During a Feb. 14 workshop, City Manager Randy Knight briefed commissioners on what he described as a “spirited conversation” in which the state senator offered a compromise to his preemptive measure. Brodeur requested the city delay enforcing its ban until June 1 of 2025 and place an ordinance on the March 2025 ballot that would give residents the opportunity to vote on a repeal.

“We know what we’re hearing from our constituents,” Mayor Phil Anderson said. “We may not be grasping what the majority really wants so, why not let them speak?” However, Commissioner Marty Sullivan spoke against allowing a referendum. “In my opinion, we are looking to the future,” he said of the ban, which is aimed at reducing noise and air pollution. “I believe this leaf blower ban is a great step forward for our city.”

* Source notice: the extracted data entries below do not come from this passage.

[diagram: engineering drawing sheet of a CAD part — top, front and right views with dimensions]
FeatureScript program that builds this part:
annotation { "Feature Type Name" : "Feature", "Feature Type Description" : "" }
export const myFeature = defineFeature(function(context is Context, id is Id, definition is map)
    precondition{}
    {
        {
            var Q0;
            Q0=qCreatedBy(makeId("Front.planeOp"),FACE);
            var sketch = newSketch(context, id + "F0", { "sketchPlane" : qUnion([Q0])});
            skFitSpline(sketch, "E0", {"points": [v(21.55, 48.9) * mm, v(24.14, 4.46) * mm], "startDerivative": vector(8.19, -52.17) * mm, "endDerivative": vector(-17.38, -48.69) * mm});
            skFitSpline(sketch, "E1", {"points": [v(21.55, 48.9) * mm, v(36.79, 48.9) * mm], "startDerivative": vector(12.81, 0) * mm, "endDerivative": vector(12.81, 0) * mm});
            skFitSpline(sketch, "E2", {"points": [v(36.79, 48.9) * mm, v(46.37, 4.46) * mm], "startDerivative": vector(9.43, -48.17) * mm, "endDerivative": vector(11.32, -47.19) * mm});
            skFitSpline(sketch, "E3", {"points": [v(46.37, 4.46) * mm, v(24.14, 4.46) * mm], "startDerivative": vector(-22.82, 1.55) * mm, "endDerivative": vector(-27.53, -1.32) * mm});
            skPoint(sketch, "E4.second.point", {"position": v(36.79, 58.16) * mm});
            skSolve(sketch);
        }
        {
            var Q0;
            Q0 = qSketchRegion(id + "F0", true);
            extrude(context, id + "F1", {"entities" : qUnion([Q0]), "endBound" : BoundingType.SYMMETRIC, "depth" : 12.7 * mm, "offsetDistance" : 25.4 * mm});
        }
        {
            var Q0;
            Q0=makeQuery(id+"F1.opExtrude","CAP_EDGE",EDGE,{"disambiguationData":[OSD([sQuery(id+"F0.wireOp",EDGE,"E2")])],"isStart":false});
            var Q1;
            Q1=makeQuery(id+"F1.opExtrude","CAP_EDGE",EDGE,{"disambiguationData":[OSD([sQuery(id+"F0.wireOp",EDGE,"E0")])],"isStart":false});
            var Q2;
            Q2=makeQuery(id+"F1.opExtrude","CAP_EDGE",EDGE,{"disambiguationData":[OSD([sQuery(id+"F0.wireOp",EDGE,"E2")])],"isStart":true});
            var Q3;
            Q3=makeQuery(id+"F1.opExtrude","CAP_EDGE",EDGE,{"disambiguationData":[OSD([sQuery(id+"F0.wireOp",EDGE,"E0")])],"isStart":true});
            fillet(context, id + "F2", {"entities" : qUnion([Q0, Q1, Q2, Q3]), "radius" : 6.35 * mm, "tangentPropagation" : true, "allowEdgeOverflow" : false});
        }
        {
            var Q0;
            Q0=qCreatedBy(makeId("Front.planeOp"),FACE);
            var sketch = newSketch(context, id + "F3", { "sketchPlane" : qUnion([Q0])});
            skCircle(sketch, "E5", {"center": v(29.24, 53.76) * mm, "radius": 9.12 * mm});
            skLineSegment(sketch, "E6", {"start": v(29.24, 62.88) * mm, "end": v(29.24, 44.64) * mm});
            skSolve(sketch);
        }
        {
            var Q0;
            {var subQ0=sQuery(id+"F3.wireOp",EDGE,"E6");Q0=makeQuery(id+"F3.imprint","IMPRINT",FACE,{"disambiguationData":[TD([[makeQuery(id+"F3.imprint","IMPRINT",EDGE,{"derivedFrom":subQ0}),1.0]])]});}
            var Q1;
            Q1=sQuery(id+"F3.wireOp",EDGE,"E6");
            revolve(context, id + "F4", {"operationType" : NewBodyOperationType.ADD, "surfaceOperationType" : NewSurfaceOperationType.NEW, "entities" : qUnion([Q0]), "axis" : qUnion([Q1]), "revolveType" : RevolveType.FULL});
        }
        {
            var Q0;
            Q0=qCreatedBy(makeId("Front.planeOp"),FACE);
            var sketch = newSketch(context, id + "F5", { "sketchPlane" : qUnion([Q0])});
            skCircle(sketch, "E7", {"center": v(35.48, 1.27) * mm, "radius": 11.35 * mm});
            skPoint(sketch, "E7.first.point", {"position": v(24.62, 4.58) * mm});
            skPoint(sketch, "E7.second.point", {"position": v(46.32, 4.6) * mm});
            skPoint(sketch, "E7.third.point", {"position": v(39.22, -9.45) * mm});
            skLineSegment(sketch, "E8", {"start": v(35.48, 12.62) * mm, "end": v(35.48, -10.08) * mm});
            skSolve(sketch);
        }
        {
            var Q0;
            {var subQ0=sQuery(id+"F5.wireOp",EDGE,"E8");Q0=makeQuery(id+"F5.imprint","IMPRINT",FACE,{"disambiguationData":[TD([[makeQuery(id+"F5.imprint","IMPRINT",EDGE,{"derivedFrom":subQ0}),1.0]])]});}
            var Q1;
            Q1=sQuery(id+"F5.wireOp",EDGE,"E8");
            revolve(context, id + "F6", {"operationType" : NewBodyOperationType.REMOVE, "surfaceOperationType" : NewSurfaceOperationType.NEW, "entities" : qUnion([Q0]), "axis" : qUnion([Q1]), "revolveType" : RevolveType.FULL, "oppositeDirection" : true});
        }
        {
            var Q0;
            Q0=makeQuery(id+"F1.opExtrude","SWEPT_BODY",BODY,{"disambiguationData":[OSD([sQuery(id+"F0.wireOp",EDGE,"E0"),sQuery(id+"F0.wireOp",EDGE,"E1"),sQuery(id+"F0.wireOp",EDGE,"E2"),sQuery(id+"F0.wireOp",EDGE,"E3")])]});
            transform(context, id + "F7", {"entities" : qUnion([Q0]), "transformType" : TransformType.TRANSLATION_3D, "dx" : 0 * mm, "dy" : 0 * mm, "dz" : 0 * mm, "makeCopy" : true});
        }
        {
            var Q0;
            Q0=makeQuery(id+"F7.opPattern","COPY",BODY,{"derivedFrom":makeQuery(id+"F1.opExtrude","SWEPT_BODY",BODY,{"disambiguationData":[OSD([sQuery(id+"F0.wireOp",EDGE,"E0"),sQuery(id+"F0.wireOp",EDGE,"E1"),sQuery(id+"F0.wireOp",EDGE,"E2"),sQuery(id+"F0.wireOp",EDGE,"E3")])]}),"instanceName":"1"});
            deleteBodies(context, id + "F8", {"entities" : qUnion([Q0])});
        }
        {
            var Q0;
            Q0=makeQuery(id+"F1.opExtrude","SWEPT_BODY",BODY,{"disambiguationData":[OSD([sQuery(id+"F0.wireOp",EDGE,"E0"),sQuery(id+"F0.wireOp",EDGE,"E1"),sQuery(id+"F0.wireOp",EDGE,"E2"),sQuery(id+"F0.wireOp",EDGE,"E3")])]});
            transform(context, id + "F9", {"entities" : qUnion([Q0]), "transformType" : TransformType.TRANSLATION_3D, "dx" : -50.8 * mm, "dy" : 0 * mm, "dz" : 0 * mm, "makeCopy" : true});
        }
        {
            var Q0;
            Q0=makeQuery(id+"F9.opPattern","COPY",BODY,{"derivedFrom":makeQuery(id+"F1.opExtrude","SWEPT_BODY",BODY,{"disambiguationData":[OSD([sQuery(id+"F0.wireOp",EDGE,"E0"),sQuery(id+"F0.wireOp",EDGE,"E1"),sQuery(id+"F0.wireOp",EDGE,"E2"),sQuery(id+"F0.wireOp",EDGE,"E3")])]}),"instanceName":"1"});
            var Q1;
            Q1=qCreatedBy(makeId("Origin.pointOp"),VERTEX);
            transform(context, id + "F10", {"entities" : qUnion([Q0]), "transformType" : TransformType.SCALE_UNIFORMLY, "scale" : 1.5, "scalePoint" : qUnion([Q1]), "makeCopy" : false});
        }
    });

Commissioner Todd Weaver said he would not support City Commission placing the repeal up for a vote but would be in favor of a citizen-led petition to get the measure on the ballot. “I don’t think it’s incumbent on us to respond to what I consider a threat,” he said.

The qualifying number of signatures for a referendum is 10% of the total number of qualified voters registered in the last city election; a total of approximately 1,400 signatures. Vice Mayor Sheila DeCiccio asked Knight to pitch Brodeur on the petition but did not discount the possibility of Commission placing the ordinance itself. “My first choice would be a citizens’ petition drive, but I don’t want to see us preempted,” she said.

Weaver and Sullivan reiterated their belief that a referendum was not in the best interest of the residents, but the consensus was to direct Knight to bring an ordinance forward for discussion at Commission’s Feb. 28 meeting.

The ban was unanimously passed in January of 2022 with a 30-month delay on enforcement, meant to allow residents and contractors time to switch to electric models. An additional six-month moratorium on enforcement was approved at a special Commission meeting on Feb. 1 after pushback from residents and lawn care company owners, stating they were not aware of the ban and could not comply in time.

“I think we’ve done the right thing, but I also think there’s room for error,” Mayor Anderson said at the end of the Feb. 14 meeting. “This is a way to clarify that room for error.”